Daniel olhou para ela enquanto examinava as opções de armas no banco traseiro, e ela então completou:
— É, claro, carro assombrado!
O demônio fazia trejeitos, tentava superar o rock com sua letra tenebrosa, mas mal era ouvido. Porém vários dos jovens que ainda estavam próximos dele se voltaram para os Caçadores. Seus olhares eram vidrados e exibiam expressões que deixavam claro o que viria a seguir.
— Ele está comandando aquela rapaziada para nos atacar! — gritou Tati.

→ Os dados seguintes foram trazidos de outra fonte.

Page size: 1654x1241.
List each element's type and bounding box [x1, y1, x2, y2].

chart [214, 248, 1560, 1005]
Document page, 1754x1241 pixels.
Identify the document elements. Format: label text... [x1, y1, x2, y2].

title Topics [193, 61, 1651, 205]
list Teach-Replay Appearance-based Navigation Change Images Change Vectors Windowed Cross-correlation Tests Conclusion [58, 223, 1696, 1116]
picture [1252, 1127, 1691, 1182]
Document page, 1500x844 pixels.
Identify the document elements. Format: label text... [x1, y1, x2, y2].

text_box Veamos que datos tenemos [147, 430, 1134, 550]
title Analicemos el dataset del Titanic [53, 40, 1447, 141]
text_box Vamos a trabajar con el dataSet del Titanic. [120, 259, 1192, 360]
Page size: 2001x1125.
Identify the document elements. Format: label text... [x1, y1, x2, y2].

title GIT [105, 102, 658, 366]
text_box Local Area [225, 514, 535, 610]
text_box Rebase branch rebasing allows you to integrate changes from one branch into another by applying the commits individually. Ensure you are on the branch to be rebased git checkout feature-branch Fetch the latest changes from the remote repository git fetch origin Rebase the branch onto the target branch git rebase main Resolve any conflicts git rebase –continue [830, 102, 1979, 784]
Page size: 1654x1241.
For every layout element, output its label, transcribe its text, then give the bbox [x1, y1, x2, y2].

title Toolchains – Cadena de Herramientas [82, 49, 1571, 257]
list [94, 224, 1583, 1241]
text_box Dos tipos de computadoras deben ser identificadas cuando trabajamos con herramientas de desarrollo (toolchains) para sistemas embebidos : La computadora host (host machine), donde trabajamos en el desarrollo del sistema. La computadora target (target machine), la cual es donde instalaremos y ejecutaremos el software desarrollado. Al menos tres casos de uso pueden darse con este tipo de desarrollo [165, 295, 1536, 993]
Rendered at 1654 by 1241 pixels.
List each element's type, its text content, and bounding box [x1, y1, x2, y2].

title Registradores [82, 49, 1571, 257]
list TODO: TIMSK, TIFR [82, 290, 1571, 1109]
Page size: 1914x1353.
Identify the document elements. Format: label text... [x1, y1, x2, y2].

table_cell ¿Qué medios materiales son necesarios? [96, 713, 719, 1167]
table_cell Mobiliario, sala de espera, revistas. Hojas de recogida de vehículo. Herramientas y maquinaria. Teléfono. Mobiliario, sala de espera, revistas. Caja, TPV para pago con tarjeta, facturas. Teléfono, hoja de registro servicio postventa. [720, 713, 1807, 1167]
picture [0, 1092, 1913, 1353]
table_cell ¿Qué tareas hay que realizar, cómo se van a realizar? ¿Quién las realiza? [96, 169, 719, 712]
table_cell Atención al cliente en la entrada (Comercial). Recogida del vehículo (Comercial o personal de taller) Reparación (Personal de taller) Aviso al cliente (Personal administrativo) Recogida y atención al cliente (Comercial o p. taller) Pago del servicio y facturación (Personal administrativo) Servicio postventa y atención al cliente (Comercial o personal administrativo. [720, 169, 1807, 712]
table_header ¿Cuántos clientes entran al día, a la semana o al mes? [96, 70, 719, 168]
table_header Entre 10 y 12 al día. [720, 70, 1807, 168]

— Acho que Ozzy vai dar um jeito nisso também — respondeu Daniel. Ele se ergueu segurando duas espadas na mão.
A lenda do rock, então, começou mais uma música:
Out on the streets, I'm stalking the night
I can hear my heavy breathing
Paid for the kill, but it doesn't seem right
Something there I can't believe in
Voices are calling from inside my head
I can hear them, I can hear them
Vanishing memories of things that were said
They can't try to hurt me now.
O poderoso som de Ozzy finalmente quebrou a influência do demônio naquelas pessoas. Elas piscaram os olhos e deram com a lenda, cantando sobre a capota de um Fusca Azul. Os que não tinham se afastado da cena rodeavam o carro e acompanhavam o show, batendo palmas e cantando junto.
— Não! — disse o demônio com voz cavernosa, tomada pelo que parecia todo o ódio do mundo. — Sou um enviado da Escuridão, e vou tomar quantas dessas almas quiser!
Ozzy olhou para ele enquanto a melodia seguia, riu alto e respondeu:
— E eu sou o Príncipe das Trevas, coisa ruim!
E em seguida emendou:
But a shot in the dark
One step away from you
Just a shot in the dark
Nothing that you can do
Just a shot in the dark
Always creeping up on you, alright.
O próprio demônio sentiu os efeitos da música, e suas pernas fraquejaram. Concentrado em Ozzy, só percebeu que havia mais adversários próximos quando uma dor lancinante atravessou seu coração.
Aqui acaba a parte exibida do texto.